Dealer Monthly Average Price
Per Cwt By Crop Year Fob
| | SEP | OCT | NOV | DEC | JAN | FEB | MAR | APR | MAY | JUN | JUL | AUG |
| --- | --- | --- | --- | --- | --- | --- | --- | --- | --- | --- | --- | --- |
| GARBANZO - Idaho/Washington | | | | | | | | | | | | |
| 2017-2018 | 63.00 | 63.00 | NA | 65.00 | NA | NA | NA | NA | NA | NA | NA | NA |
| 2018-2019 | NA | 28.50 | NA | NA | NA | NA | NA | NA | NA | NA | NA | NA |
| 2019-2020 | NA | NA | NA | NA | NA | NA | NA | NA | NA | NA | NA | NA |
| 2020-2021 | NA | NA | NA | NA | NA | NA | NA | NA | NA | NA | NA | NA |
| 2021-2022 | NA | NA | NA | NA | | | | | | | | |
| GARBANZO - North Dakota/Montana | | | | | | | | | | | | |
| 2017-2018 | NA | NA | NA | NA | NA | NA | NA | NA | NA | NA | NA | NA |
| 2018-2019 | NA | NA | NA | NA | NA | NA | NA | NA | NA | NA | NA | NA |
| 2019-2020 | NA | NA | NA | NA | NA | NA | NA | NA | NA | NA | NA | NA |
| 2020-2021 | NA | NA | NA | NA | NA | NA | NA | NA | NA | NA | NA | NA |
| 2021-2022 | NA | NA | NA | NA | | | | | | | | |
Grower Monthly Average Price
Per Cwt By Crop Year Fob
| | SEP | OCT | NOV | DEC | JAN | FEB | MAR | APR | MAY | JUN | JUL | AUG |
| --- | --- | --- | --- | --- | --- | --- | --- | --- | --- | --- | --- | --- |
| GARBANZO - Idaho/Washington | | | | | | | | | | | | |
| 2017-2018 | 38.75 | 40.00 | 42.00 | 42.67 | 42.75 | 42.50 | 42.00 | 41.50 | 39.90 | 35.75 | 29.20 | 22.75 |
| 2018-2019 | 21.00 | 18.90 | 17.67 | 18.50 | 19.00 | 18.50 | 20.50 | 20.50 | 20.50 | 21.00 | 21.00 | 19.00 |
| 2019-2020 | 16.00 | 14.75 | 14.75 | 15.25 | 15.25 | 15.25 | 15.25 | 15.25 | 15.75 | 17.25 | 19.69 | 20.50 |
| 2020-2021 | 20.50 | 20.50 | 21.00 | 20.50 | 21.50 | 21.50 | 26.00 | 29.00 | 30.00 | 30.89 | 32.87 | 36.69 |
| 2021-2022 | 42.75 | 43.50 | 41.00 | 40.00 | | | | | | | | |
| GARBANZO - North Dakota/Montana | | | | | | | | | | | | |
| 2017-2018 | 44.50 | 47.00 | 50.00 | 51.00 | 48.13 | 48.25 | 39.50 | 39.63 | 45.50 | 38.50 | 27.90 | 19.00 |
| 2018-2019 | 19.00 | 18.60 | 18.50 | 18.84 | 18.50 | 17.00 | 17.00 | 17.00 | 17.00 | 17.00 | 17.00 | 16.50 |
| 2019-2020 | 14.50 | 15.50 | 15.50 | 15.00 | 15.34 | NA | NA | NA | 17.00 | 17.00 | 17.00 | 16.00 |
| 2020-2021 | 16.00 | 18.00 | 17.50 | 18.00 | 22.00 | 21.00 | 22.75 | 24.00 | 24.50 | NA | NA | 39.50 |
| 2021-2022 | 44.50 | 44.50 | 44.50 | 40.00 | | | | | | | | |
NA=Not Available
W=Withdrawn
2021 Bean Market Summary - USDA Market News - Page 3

○ ○ ○ ○ ○ ○ ○

TASK ▸ The records above must be transcribed without a single omission.

REPLY TO THE EXERCISE ▸
Dealer Monthly Average Price
Per Cwt By Crop Year Fob
| | SEP | OCT | NOV | DEC | JAN | FEB | MAR | APR | MAY | JUN | JUL | AUG |
| --- | --- | --- | --- | --- | --- | --- | --- | --- | --- | --- | --- | --- |
| GARBANZO - Idaho/Washington | | | | | | | | | | | | |
| 2017-2018 | 63.00 | 63.00 | NA | 65.00 | NA | NA | NA | NA | NA | NA | NA | NA |
| 2018-2019 | NA | 28.50 | NA | NA | NA | NA | NA | NA | NA | NA | NA | NA |
| 2019-2020 | NA | NA | NA | NA | NA | NA | NA | NA | NA | NA | NA | NA |
| 2020-2021 | NA | NA | NA | NA | NA | NA | NA | NA | NA | NA | NA | NA |
| 2021-2022 | NA | NA | NA | NA | | | | | | | | |
| GARBANZO - North Dakota/Montana | | | | | | | | | | | | |
| 2017-2018 | NA | NA | NA | NA | NA | NA | NA | NA | NA | NA | NA | NA |
| 2018-2019 | NA | NA | NA | NA | NA | NA | NA | NA | NA | NA | NA | NA |
| 2019-2020 | NA | NA | NA | NA | NA | NA | NA | NA | NA | NA | NA | NA |
| 2020-2021 | NA | NA | NA | NA | NA | NA | NA | NA | NA | NA | NA | NA |
| 2021-2022 | NA | NA | NA | NA | | | | | | | | |
Grower Monthly Average Price
Per Cwt By Crop Year Fob
| | SEP | OCT | NOV | DEC | JAN | FEB | MAR | APR | MAY | JUN | JUL | AUG |
| --- | --- | --- | --- | --- | --- | --- | --- | --- | --- | --- | --- | --- |
| GARBANZO - Idaho/Washington | | | | | | | | | | | | |
| 2017-2018 | 38.75 | 40.00 | 42.00 | 42.67 | 42.75 | 42.50 | 42.00 | 41.50 | 39.90 | 35.75 | 29.20 | 22.75 |
| 2018-2019 | 21.00 | 18.90 | 17.67 | 18.50 | 19.00 | 18.50 | 20.50 | 20.50 | 20.50 | 21.00 | 21.00 | 19.00 |
| 2019-2020 | 16.00 | 14.75 | 14.75 | 15.25 | 15.25 | 15.25 | 15.25 | 15.25 | 15.75 | 17.25 | 19.69 | 20.50 |
| 2020-2021 | 20.50 | 20.50 | 21.00 | 20.50 | 21.50 | 21.50 | 26.00 | 29.00 | 30.00 | 30.89 | 32.87 | 36.69 |
| 2021-2022 | 42.75 | 43.50 | 41.00 | 40.00 | | | | | | | | |
| GARBANZO - North Dakota/Montana | | | | | | | | | | | | |
| 2017-2018 | 44.50 | 47.00 | 50.00 | 51.00 | 48.13 | 48.25 | 39.50 | 39.63 | 45.50 | 38.50 | 27.90 | 19.00 |
| 2018-2019 | 19.00 | 18.60 | 18.50 | 18.84 | 18.50 | 17.00 | 17.00 | 17.00 | 17.00 | 17.00 | 17.00 | 16.50 |
| 2019-2020 | 14.50 | 15.50 | 15.50 | 15.00 | 15.34 | NA | NA | NA | 17.00 | 17.00 | 17.00 | 16.00 |
| 2020-2021 | 16.00 | 18.00 | 17.50 | 18.00 | 22.00 | 21.00 | 22.75 | 24.00 | 24.50 | NA | NA | 39.50 |
| 2021-2022 | 44.50 | 44.50 | 44.50 | 40.00 | | | | | | | | |
NA=Not Available
W=Withdrawn
2021 Bean Market Summary - USDA Market News - Page 3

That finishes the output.